▸ TEXT BLOCK
* Begin *

I have a function that returns a std::vector<std::byte>

I am aware that std::byte is not a character type nor an integral type, and that converting it to char is only possible through a typecast. So far so good.

So I would like (in cases where I know that the vector only contains character data) to transfer ownership of the underlying buffer from the std::vector<std::byte> to a std::vector<char> using std::move, so as to avoid copying the entire underlying buffer.

When I try doing this, I get this error:

no suitable user-defined conversion from "std::vector<std::byte, std::allocatorstd::byte>" to "std::vector<char,std::allocator>" exists

Is this at all possible using C++? I think there are real use cases where one would want to do this

Ammonal answered 21/6, 2020 at 22:14 Comment(15)

* End *

▸ PROVIDED INFORMATION
* Begin *

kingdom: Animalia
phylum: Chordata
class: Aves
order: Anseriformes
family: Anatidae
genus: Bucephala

* End *

▸ REQUIRED TASKS
[1] Based on the forum post, do the statements below agree with it? For each, answer yes or no and quote the deciding words.
(a) The writer wants to copy the whole underlying buffer into a new vector.
(b) The writer states that std::byte is not an integral type.
(c) The attempted conversion goes through without any error.
[2] Rewrite part of the forum post with "control" in place of "ownership". Begin at the words "I am aware that" and stop after "at 22:14 Comment(15)".

▸ ANSWERS TO EACH TASK
[1]
(a) No: "so as to avoid copying the entire underlying buffer."
(b) Yes: "std::byte is not a character type nor an integral type"
(c) No: "When I try doing this, I get this error:"

[2]
I am aware that std::byte is not a character type nor an integral type, and that converting it to char is only possible through a typecast. So far so good.

So I would like (in cases where I know that the vector only contains character data) to transfer control of the underlying buffer from the std::vector<std::byte> to a std::vector<char> using std::move, so as to avoid copying the entire underlying buffer.

When I try doing this, I get this error:

no suitable user-defined conversion from "std::vector<std::byte, std::allocatorstd::byte>" to "std::vector<char,std::allocator>" exists

Is this at all possible using C++? I think there are real use cases where one would want to do this

Ammonal answered 21/6, 2020 at 22:14 Comment(15)